Oh, one ought not to underestimate Ukrainian consciousness. It was pretty much entirely middle-class, but then so was Russian nationalism is the modern sense. There was an older, more visceral faith-and-soil "Russianness" (which the Ukrainians and certainly the Belarussians generally felt as well) but although the middle-class nationalism of Russia drew actively on it in its mythology they weren't the same thing. There was a strata of in Ukraine who often strongly felt themselves to be Ukrainian: village schoolmasters, journalists like Petlyura, the sort of people who'd been drafted into the Russian army as subalterns and NCOs, really.
Until it actually happened, of course, very few of these nationalists would have considered separating Ukraine from a federal Russia altogether.

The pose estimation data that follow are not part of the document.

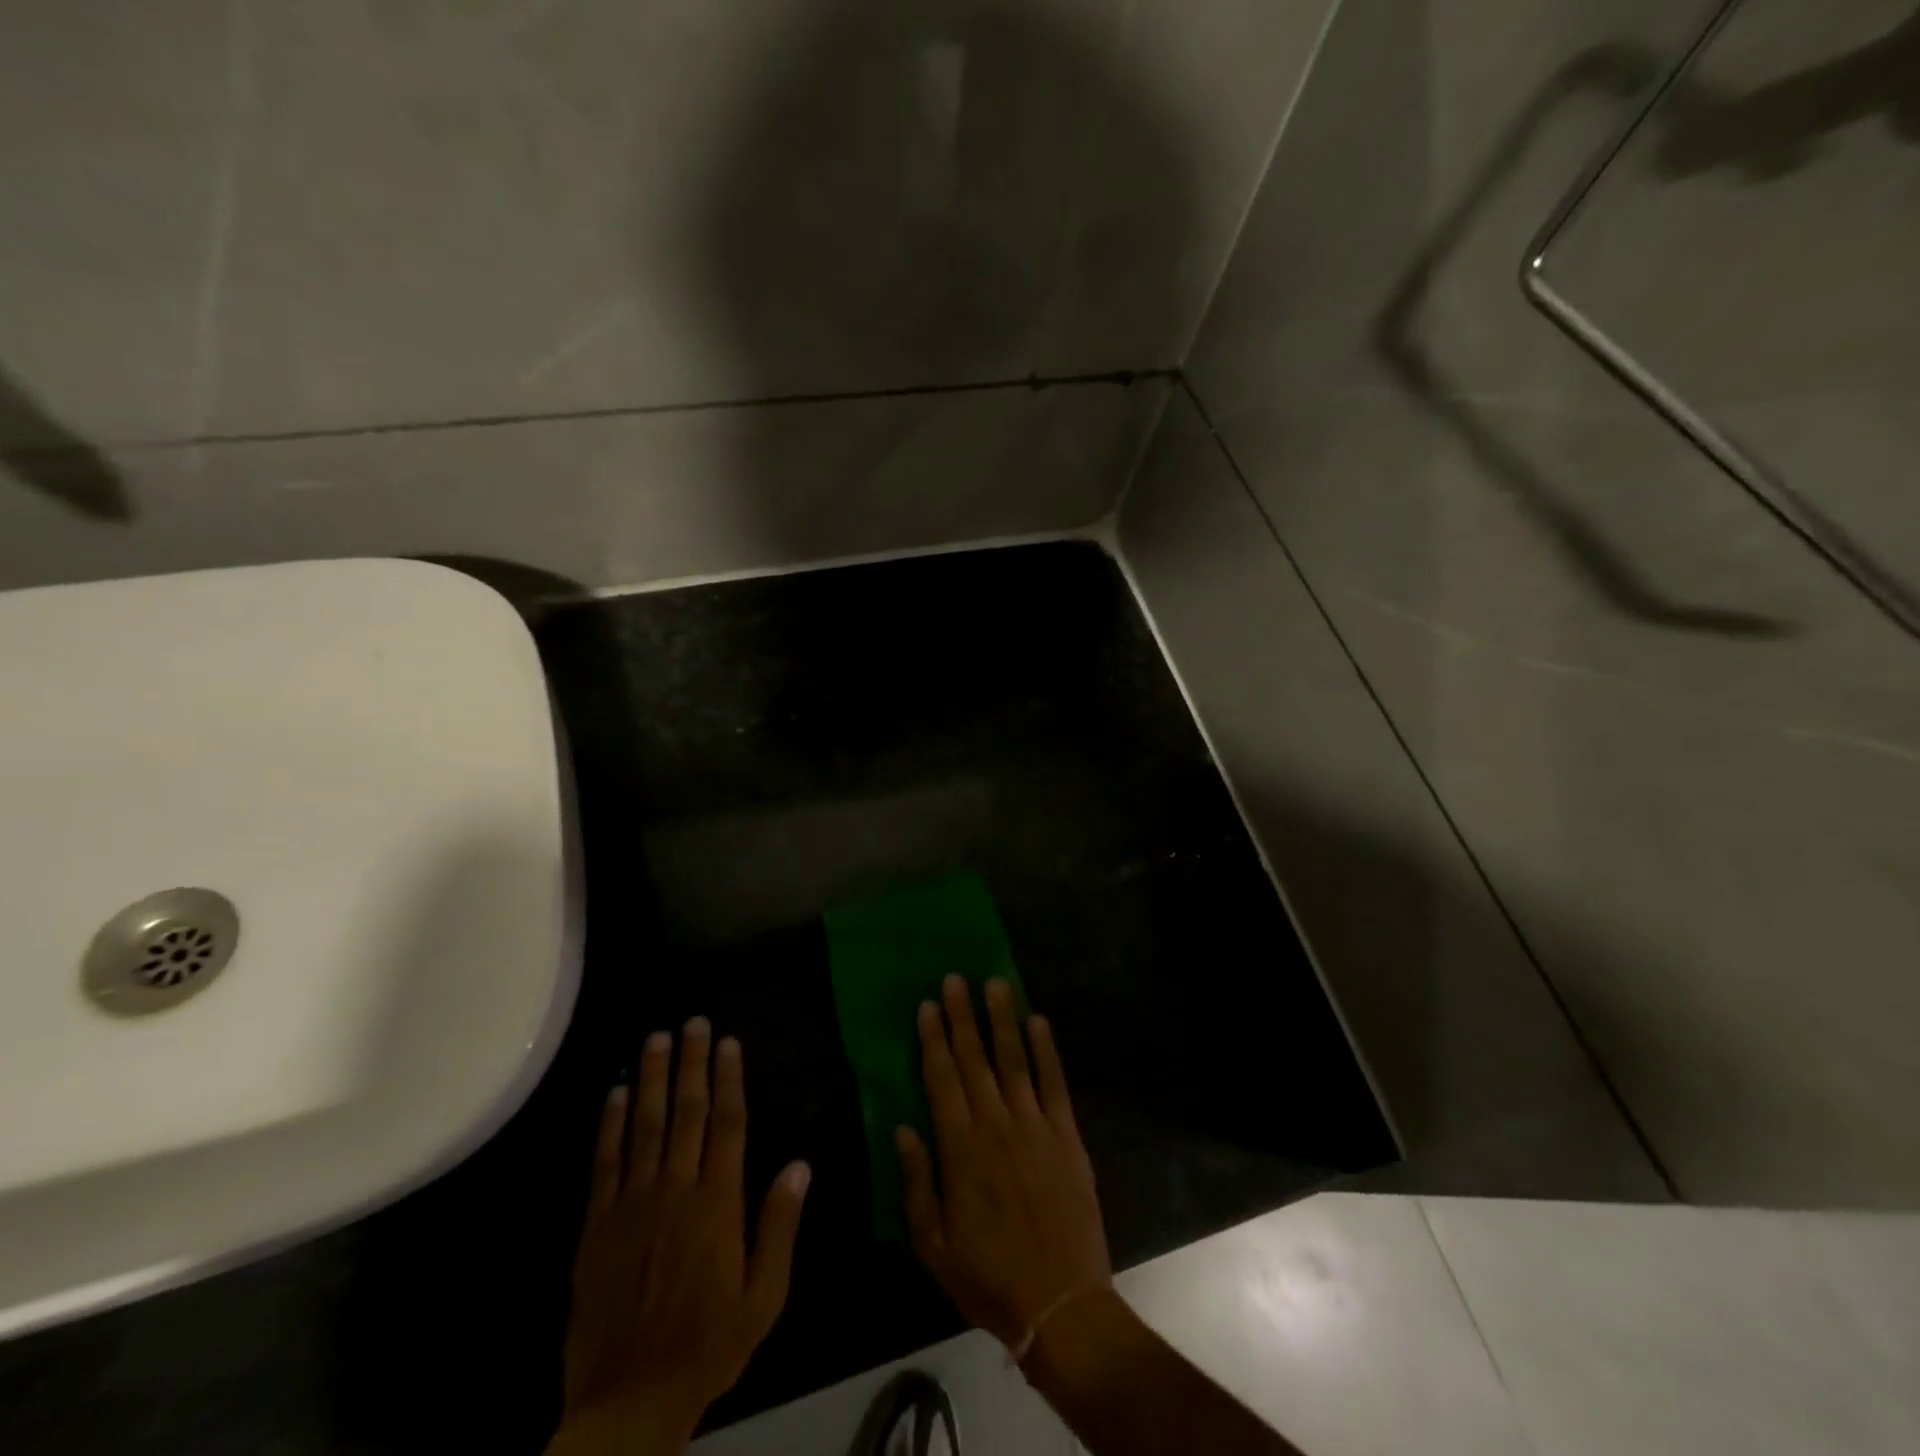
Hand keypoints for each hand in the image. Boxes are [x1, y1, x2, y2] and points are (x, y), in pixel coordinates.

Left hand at [552, 1019, 811, 1454]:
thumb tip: (801, 1164)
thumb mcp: (764, 1296)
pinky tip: (617, 1092)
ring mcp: (633, 1204)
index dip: (728, 1079)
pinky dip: (611, 1124)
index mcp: (718, 1203)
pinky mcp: (598, 1225)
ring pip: (645, 1126)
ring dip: (653, 1078)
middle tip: (694, 1021)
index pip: (727, 1124)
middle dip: (692, 1063)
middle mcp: (676, 1190)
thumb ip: (780, 1226)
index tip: (729, 1043)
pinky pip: (605, 1163)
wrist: (629, 1399)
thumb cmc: (708, 1344)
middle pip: (686, 1113)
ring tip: (657, 1038)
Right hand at [897, 977, 1110, 1351]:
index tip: (927, 1004)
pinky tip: (1038, 1021)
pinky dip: (1046, 1050)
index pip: (942, 1080)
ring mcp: (1035, 1127)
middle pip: (975, 1060)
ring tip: (994, 983)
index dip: (933, 1040)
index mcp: (960, 1149)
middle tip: (954, 978)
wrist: (1061, 1304)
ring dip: (1002, 1020)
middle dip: (962, 1016)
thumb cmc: (989, 1277)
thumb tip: (903, 1126)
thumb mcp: (933, 1244)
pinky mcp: (1067, 1135)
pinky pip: (1054, 1083)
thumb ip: (916, 1181)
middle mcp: (996, 1125)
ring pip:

They wanted a government that would promote Ukrainian language and culture and be part of a Russian Empire reformed into a federation of different countries. Which is what happened, actually!
(I joke, but Hrushevski was welcomed back to Soviet Ukraine in the 20s and there were many like him.)
Belarus, of course, had very little middle-class that wasn't Jewish, no tradition of statehood, no universities, etcetera and the Belarussian nationalists really were just a circle of academics at the University of Petrograd. The Belarussian peasants were incredulously explaining to the authorities that they spoke only Russian in fluent Belarussian well into the 1920s.